Selected passage:
========

Seriously, Get Rid of Your Landline

by Thursday Bram on 24 January 2013 21 comments
Photo: Furryscaly

Do you still have a telephone that plugs into the wall of your house? As of June 2012, 34% of households in the U.S. have gone wireless only, according to the U.S. National Health Information Study. That percentage will only go up in the coming years — over 59% of 25- to 29-year-olds live in homes without landlines.

From a financial perspective, it’s hard to justify setting up a new landline if you already pay a cell phone bill every month. Depending on the package, a landline can cost between $180 and $480 every year. That can mean big savings if you already have a landline and want to get rid of it, too. (See also: Why I Like My Flip Phone)

The Ubiquity of Cell Phones

As a culture, we like cell phones. There are still some issues we’re working out — like how young is too young for a cell phone — but, in general, it’s not an unreasonable assumption that if you’re reading this article, you have a cell phone. In fact, CTIA reported in 2012 that there are more mobile subscriptions in the U.S. than there are people living in the country.

Why would you want to keep a landline if you are statistically likely to already have a cell phone in your hand? Since most people who want to reach you probably call your cell directly, your reasons might include concerns about safety.

========

Provided records:
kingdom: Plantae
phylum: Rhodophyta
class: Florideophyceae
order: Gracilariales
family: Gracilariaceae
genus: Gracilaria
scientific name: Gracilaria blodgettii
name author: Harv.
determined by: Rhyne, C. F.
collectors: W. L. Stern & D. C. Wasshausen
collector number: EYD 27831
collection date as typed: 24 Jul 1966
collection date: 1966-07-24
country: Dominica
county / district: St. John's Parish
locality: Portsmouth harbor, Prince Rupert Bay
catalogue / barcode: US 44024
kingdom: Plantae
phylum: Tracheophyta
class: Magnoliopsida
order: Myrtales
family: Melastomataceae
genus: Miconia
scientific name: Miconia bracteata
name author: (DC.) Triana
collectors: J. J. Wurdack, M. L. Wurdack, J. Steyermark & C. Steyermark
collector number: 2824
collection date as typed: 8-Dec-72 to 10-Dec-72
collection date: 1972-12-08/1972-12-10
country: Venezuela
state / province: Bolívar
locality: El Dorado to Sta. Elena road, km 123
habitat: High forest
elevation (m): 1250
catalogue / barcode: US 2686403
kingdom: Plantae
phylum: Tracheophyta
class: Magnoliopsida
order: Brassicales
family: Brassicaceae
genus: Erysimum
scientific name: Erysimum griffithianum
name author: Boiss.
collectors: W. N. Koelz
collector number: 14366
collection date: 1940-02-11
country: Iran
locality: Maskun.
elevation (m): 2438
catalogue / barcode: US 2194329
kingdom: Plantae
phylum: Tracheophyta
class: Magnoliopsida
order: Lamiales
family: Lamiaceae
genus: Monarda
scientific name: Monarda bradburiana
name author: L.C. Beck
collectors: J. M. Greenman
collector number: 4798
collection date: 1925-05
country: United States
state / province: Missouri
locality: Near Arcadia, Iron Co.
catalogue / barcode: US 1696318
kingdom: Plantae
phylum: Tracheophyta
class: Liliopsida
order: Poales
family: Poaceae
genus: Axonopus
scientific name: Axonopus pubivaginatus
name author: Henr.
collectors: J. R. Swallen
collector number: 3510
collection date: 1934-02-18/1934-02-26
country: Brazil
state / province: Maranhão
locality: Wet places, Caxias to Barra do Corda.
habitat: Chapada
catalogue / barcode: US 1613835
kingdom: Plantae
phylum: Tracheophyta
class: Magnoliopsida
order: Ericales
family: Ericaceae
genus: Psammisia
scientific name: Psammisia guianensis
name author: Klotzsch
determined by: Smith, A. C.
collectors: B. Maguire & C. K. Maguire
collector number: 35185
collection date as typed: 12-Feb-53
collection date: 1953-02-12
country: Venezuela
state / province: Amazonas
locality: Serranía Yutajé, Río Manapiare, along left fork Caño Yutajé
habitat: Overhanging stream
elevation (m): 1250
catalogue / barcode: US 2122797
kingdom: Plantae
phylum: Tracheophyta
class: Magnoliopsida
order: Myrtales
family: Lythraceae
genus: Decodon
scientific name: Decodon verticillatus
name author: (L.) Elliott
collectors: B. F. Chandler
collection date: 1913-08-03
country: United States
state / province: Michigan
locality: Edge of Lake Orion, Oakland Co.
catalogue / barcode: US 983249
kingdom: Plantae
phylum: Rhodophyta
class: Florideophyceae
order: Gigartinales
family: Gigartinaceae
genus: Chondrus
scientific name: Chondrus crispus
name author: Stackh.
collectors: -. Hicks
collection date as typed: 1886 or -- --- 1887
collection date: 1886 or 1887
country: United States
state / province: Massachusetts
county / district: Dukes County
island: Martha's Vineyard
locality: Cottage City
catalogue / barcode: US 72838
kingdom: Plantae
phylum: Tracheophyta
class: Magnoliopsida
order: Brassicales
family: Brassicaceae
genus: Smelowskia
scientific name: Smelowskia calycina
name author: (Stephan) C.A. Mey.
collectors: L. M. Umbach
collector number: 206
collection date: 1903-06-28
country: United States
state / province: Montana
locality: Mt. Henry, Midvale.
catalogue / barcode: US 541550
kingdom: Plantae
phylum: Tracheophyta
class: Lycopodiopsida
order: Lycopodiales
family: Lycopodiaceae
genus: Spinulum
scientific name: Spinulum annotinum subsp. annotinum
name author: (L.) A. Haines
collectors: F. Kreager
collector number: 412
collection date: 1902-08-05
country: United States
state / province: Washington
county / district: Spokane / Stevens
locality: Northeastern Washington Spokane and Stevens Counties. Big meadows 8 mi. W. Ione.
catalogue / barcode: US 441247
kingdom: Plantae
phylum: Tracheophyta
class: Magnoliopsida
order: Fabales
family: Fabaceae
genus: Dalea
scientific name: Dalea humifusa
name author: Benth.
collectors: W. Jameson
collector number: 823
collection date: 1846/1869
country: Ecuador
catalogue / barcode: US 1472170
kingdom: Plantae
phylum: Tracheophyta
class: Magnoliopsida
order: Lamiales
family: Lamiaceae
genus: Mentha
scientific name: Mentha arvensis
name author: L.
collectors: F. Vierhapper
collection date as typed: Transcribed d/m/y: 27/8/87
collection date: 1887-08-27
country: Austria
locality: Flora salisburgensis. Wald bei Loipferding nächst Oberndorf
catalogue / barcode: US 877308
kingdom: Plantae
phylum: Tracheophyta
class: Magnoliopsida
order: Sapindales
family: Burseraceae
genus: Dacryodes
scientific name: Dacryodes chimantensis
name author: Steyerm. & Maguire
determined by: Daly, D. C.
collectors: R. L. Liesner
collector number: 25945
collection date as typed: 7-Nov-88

========

Task instructions:
a – According to the landline article, what share of U.S. households had gone wireless only as of June 2012?
b – Write the next part of the article on dropping your landline, picking up after its final sentence.

Outputs:
a – 34% of U.S. households.

b –
What About Emergency Response?

Up until recently, one of the biggest issues was whether emergency responders could find someone calling from a cell phone. In the event that a person called 911, but was unable to give their location, a cell phone does not necessarily provide an address. However, newer cell phones incorporate E911 capability, which allows a service provider to give data about location to emergency responders.

What About Cell Phone Reliability?

There’s also a concern that cell phones may be less reliable than landlines.

In general, reliability has increased since cell phones were first introduced, although there are still some places where you just won’t get great reception. In emergencies, it’s often possible that either, or even both, wired or wireless phone service will be disrupted, so choosing between the two is a bit of a wash.

There are some systems that may seem to require a phone line, like fax machines and alarm systems. But just about every system has a wireless alternative these days. It may take a little research to find options, but saving a few hundred dollars each year is worth it.

Is There Any Reason to Keep Your Landline?

For some people keeping a landline may still make sense. The most obvious reason is if you don’t have a cell phone already. If you’ve managed to make it this long without a cell phone, by all means, stick to what’s working for you!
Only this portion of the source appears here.